I will be trying to find the balance between my obsessive need to do one project at a time, and my desire for a more systematic and predictable life, especially the money part. If I'm going to function, I need to respect and work with my obsessions.

I told the missus that I might make some decisions that will be wrong or crazy over the next six months or a year, and that we were going to have to live with that. Because it's time to do something different.

It's time to do it -- not Frank's way, not Sid's way -- my way. Folks, if you haven't tried it? Put yourself in a position to rub your hands together and cackle. It is scary as shit but it's hell of fun.

Sunday, September 26, 2010

The Back Cover

Here we go, folks, another preview of the upcoming Swill.

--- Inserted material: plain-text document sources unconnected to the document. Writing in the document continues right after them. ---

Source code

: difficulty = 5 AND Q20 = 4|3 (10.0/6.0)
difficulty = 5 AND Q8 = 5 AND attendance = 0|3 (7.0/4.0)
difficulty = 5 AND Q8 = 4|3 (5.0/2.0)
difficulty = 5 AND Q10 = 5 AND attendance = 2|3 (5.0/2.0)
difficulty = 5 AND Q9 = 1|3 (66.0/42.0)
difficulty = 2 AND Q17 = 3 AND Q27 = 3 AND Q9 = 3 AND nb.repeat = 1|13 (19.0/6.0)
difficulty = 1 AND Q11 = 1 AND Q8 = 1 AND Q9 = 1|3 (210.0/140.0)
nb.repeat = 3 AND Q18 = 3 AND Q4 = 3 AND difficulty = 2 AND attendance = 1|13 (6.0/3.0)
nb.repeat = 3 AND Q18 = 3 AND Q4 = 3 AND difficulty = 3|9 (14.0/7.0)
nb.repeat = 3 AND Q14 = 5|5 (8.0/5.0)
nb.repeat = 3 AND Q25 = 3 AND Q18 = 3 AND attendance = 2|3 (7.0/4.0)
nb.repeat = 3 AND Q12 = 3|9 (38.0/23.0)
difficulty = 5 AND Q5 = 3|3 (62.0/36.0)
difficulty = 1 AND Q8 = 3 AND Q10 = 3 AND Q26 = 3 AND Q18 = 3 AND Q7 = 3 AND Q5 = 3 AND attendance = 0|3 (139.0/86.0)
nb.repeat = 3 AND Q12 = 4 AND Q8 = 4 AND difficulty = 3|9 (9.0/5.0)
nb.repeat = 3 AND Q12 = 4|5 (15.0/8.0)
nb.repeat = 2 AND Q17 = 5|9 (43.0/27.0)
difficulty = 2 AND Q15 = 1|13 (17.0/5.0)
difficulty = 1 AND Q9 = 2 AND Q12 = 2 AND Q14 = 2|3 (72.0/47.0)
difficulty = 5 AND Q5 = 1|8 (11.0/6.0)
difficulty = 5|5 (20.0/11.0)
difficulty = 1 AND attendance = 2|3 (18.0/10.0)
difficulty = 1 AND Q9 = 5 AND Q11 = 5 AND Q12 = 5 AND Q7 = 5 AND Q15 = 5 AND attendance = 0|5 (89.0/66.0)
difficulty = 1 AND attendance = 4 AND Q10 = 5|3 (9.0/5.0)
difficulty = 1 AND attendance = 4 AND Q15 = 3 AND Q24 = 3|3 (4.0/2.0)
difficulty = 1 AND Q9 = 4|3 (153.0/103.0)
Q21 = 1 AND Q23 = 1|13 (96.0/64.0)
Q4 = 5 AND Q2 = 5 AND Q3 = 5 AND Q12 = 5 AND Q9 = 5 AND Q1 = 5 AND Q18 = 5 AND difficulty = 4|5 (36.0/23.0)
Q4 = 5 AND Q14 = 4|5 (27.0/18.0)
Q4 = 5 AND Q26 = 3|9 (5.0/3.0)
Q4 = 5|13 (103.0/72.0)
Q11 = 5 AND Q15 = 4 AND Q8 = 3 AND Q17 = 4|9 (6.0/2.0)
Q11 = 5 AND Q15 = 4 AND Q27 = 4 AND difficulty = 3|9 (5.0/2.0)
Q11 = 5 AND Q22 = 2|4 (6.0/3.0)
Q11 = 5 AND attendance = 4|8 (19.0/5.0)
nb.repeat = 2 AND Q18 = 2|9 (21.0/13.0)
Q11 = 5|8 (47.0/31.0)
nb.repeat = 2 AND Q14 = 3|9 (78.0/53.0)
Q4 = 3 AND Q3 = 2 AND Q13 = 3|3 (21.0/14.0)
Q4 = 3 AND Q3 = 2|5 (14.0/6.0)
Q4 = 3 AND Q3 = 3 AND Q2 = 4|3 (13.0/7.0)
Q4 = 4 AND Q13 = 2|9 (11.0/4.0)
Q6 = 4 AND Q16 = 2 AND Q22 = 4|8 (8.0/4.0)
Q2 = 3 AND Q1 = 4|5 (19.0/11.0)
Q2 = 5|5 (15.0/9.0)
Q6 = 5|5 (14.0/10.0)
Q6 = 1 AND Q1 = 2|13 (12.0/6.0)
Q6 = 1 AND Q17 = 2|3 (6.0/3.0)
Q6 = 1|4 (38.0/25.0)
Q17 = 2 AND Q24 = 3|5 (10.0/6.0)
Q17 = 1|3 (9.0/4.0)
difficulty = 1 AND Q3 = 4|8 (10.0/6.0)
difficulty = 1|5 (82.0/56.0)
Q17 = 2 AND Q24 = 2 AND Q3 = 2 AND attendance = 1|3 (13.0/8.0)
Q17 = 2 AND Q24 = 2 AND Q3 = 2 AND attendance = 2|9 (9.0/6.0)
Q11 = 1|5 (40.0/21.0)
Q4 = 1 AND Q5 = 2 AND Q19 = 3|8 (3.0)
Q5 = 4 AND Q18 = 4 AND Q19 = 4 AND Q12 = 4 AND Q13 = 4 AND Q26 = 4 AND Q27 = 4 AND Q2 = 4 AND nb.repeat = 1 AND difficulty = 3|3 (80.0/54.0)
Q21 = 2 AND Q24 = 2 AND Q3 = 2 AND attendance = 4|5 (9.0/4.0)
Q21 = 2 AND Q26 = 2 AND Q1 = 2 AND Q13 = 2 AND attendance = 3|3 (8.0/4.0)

Again, going with the hard-sell theme I'm working for this issue, we establish that a failure to purchase our magazine will make a noted authority sad and lonely. You don't want that to happen, right?

When I met Nick Mamatas at a book signing in San Francisco (I was there to meet some friends and, jesus I disgust myself, network), he signed my copy of Move Under Ground (a note-perfect Kerouac-does-Lovecraft I actually enjoyed more than some works of his models), I mentioned an interview he'd given the Oakland Trib where he'd named Swill as a sign of the thriving East Bay literary underground.

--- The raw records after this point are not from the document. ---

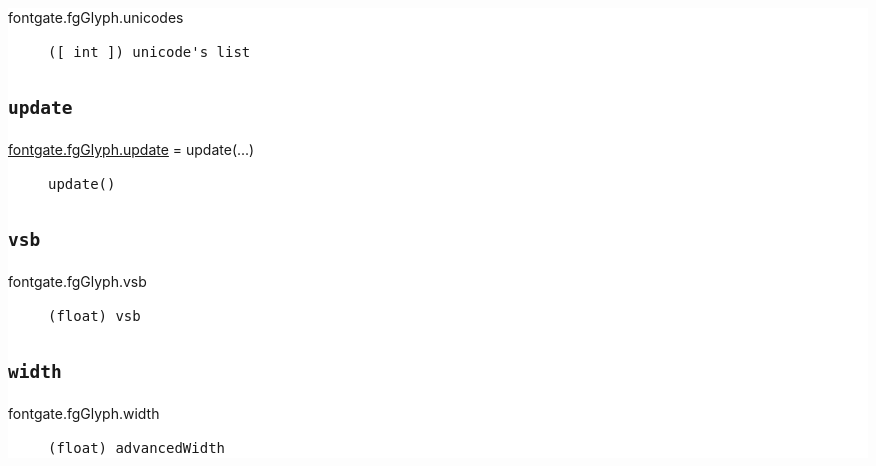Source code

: 
<dl class="descriptor"><dt>fontgate.fgGlyph.unicodes</dt>
<dd>

<pre class="doc" markdown="0">([ int ]) unicode's list</pre>

</dd>
</dl>



<a name="fontgate.fgGlyph.update"></a>

## `update`


<dl class="function"><dt><a name="-fontgate.fgGlyph.update" href="#-fontgate.fgGlyph.update"><span class="function-name">fontgate.fgGlyph.update</span></a> = update<span class="argspec">(...)</span></dt><dd>

<pre class="doc" markdown="0">update()</pre>

</dd></dl>



<a name="fontgate.fgGlyph.vsb"></a>

## `vsb`


<dl class="descriptor"><dt>fontgate.fgGlyph.vsb</dt>
<dd>

<pre class="doc" markdown="0">(float) vsb</pre>

</dd>
</dl>



<a name="fontgate.fgGlyph.width"></a>

## `width`


<dl class="descriptor"><dt>fontgate.fgGlyph.width</dt>
<dd>

<pre class="doc" markdown="0">(float) advancedWidth</pre>

</dd>
</dl>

When I told him that he'd bought the only copy of Swill that sold in Berkeley, this is what he wrote. He's graciously allowed us to use it. Plus, ol' Rob gives us a typical dollop of soul-crushing filth, and I engage in some ritualistic chest-beating. Honestly, you'd at least have to leaf through the damned thing after reading this, right?

Thursday, September 23, 2010

Swill 5: The Start of the Back Cover

There's a certain visual quality that I associate with photography, and one of the great pleasures of Photoshop is that it allows me to achieve that visual quality in other media. Mixed black-and-white inks, in this case. Honestly, I can't imagine doing visual art without the global color adjustments and layers of Photoshop.

It's Coming! Run for your lives!

I just sent Rob an email telling him that we needed a fucking blurb for the upper-left corner. Last issue sold two fucking copies over a year in the stores, and it was a beautiful art object. This time I'm catering to the ignorant swine and putting things like a price and a confession as to the nature of the contents on the front, and a blurb is just what we need, since my Girl Cooties logo was horrible to behold.

So I have finally cracked and entered the tunnel. I have begun the design and typesetting process, and soon there will be a new series of prints in the works. That's right, I'm starting production on the next issue of Swill. This year has been so overwhelming that I've been dragging my feet badly on this as well as many other fronts. I mean, it's not like I haven't been keeping busy.

But the time has come. Expect a lot of graphics-related posts in the next little while.